━━━━━ PROVIDED RECORDS ━━━━━

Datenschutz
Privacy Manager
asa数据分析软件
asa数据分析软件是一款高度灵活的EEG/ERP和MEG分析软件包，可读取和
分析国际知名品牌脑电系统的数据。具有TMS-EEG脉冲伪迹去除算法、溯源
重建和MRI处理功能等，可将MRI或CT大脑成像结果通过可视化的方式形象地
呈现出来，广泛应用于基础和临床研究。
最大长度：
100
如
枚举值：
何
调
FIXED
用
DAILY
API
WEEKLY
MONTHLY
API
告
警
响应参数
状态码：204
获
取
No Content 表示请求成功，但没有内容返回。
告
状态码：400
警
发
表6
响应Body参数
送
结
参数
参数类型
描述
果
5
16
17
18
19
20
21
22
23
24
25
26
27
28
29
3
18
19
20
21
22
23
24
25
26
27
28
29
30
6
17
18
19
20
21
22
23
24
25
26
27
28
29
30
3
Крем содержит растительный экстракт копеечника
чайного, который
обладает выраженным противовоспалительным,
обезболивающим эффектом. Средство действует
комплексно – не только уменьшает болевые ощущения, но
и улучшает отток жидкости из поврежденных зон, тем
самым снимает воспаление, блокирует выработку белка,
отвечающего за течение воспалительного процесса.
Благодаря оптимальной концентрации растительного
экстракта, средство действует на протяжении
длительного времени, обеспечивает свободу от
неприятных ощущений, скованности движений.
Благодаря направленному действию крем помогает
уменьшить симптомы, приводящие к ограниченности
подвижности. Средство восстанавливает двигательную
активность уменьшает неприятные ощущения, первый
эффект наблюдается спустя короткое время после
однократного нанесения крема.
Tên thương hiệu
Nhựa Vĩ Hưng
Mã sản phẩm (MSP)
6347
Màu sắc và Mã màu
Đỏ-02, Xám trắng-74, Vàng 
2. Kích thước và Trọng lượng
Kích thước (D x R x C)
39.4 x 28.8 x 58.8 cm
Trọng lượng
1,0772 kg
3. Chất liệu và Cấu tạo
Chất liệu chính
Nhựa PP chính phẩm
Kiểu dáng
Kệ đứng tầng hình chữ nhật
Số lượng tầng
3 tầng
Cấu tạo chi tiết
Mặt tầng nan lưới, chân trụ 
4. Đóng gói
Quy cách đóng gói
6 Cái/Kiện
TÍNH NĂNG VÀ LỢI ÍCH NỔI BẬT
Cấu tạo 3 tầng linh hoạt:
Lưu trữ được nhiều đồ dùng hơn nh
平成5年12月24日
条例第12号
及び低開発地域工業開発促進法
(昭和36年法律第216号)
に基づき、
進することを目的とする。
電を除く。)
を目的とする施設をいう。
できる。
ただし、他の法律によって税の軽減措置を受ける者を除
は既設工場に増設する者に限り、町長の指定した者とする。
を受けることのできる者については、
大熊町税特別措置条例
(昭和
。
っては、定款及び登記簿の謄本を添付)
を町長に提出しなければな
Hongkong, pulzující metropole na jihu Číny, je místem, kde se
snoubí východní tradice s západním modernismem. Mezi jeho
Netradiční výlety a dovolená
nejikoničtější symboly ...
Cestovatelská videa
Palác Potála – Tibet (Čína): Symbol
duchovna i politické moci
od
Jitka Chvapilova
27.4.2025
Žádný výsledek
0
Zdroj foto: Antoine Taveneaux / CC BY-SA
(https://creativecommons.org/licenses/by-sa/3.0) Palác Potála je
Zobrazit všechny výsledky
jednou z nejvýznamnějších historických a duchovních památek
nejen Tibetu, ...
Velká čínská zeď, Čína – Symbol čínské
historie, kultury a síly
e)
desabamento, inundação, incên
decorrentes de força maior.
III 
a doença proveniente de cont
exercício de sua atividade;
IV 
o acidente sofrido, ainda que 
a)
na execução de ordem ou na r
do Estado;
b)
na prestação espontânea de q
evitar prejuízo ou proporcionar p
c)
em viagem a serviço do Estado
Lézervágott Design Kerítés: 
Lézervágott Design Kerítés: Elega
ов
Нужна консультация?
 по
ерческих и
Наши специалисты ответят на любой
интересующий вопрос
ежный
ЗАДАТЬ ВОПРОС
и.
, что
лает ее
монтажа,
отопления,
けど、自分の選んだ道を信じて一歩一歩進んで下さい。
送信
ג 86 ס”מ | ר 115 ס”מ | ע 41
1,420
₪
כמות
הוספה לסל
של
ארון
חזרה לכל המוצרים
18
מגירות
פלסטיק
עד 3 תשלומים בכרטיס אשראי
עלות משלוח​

━━━━━

REQUEST >> Pull out every line in the data above that has the word "Trọng".

SOLUTION FOR THIS TASK >>
2. Kích thước và Trọng lượng
Trọng lượng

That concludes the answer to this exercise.